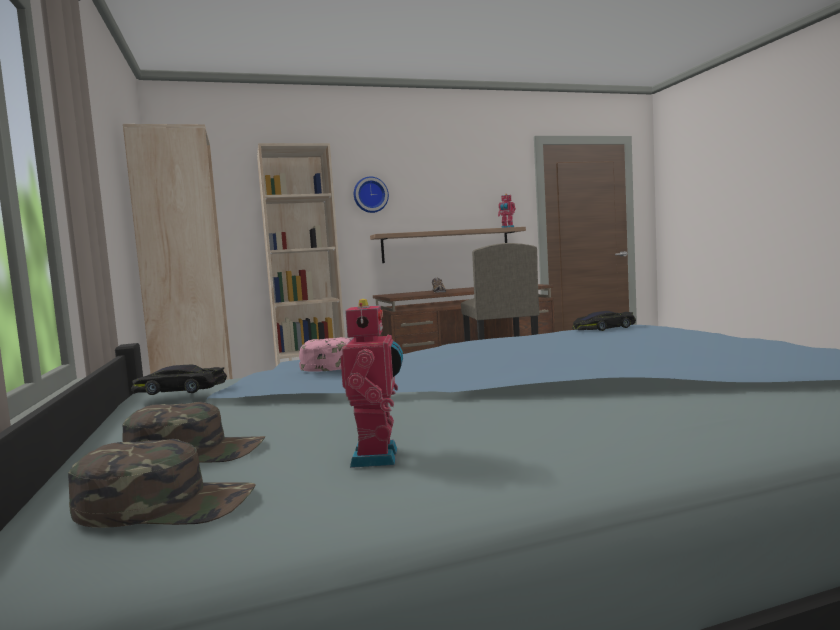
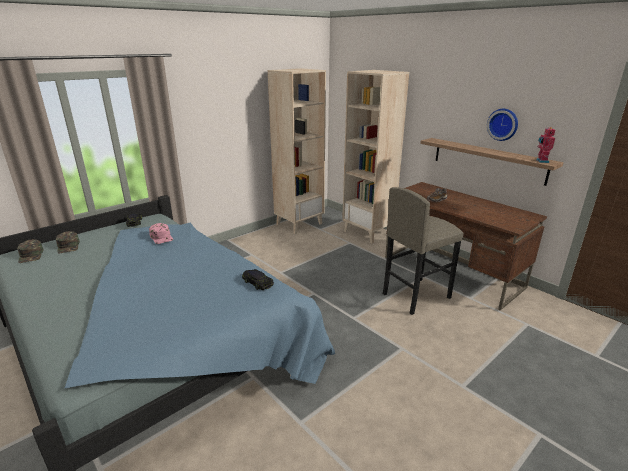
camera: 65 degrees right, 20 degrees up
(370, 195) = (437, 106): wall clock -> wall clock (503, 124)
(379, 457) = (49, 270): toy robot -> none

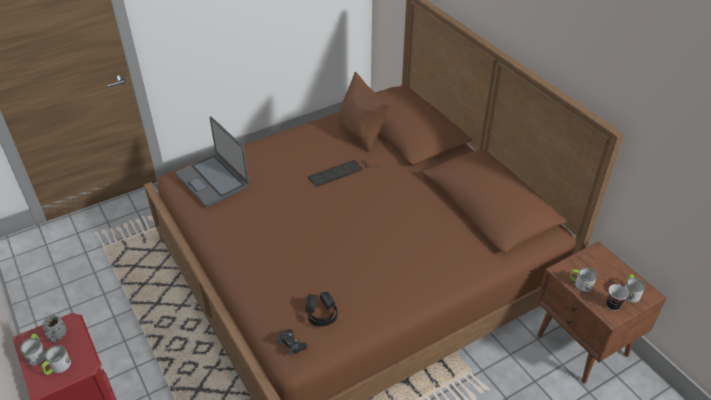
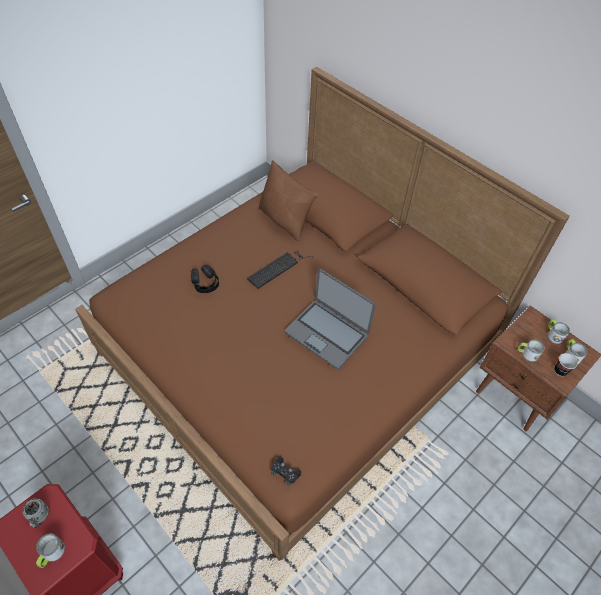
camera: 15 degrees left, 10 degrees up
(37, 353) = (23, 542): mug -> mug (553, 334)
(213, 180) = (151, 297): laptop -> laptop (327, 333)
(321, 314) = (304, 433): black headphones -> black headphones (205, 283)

★ ★ ★

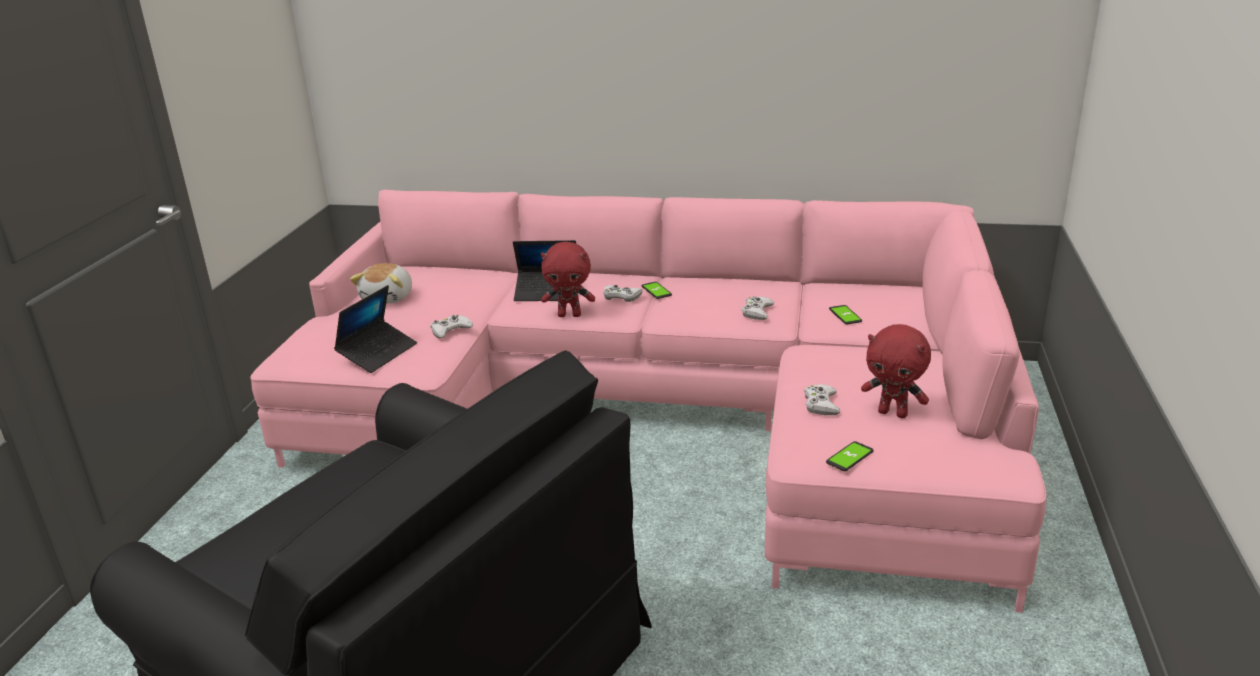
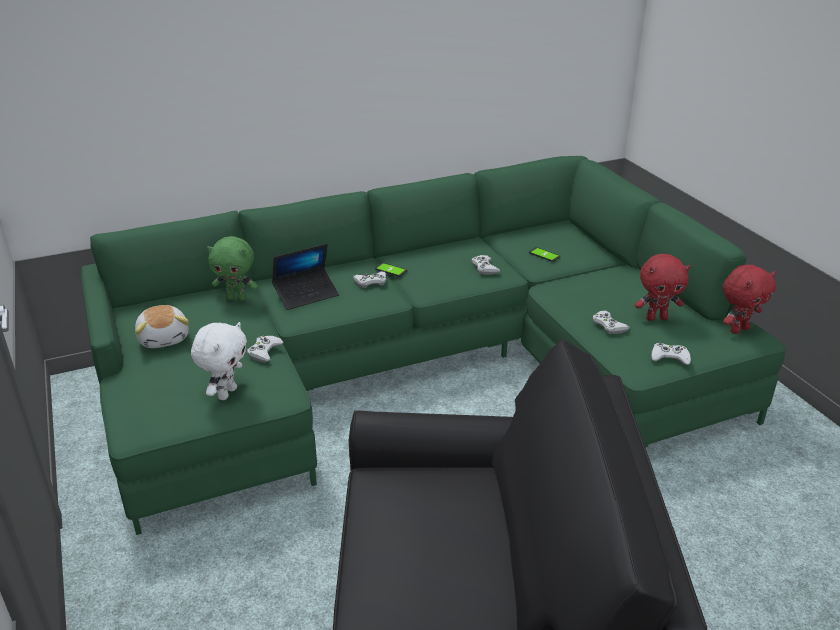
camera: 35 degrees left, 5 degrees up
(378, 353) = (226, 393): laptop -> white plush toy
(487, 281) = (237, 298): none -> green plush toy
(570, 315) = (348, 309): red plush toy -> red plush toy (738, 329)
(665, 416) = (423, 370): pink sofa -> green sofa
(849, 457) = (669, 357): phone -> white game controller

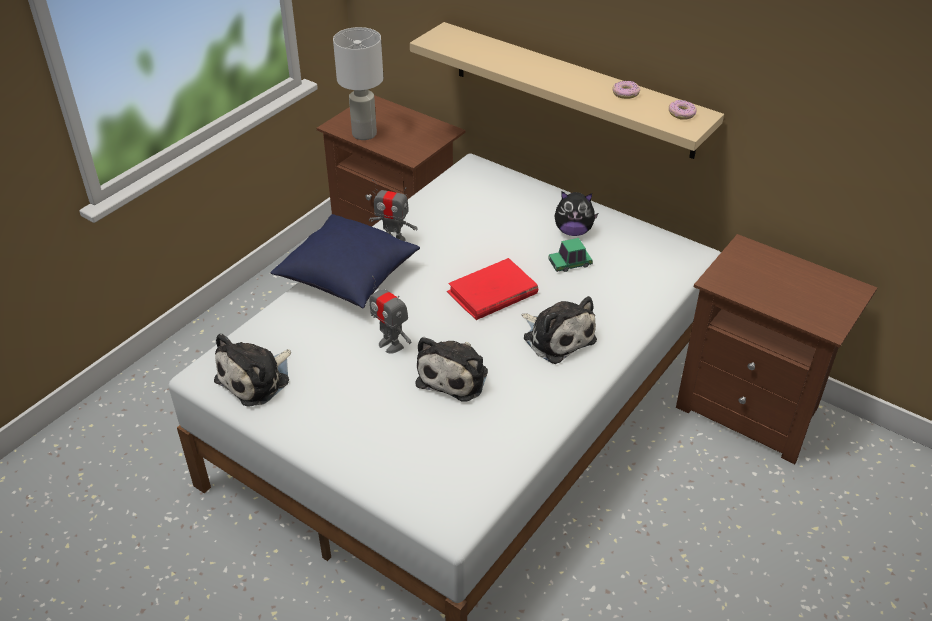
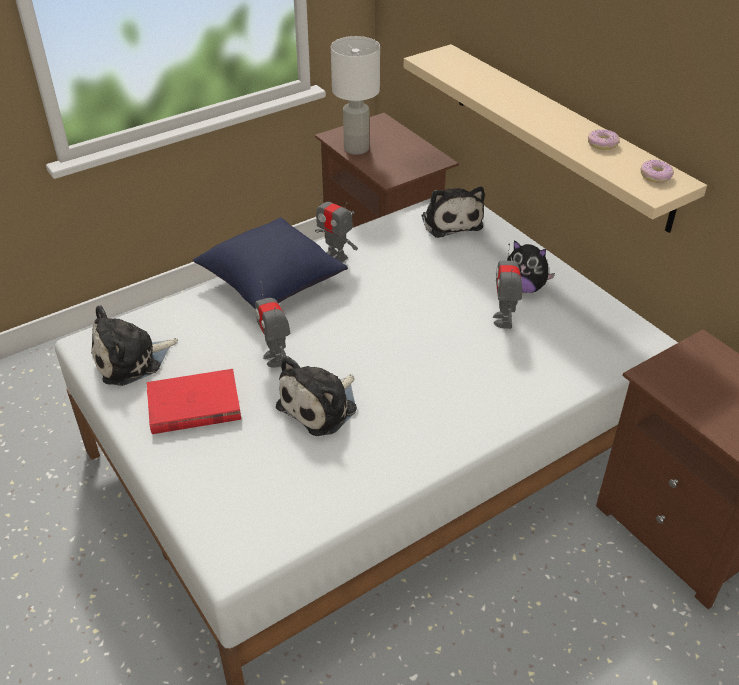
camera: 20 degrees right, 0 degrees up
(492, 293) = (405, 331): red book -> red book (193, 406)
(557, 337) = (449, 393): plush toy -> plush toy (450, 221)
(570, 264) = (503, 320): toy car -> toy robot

★ ★ ★

▶ Aim of the task: In the listing above, find the line containing "camera: 65 degrees right, 20 degrees up" and the line containing "(321, 314) = (304, 433): black"; print those lines and every line between them exactly, leaving out pictures.

▶ Problem solution:
camera: 65 degrees right, 20 degrees up
(370, 195) = (437, 106): wall clock -> wall clock (503, 124)
(379, 457) = (49, 270): toy robot -> none

camera: 15 degrees left, 10 degrees up
(37, 353) = (23, 542): mug -> mug (553, 334)
(213, 180) = (151, 297): laptop -> laptop (327, 333)
(321, 314) = (304, 433): black headphones -> black headphones (205, 283)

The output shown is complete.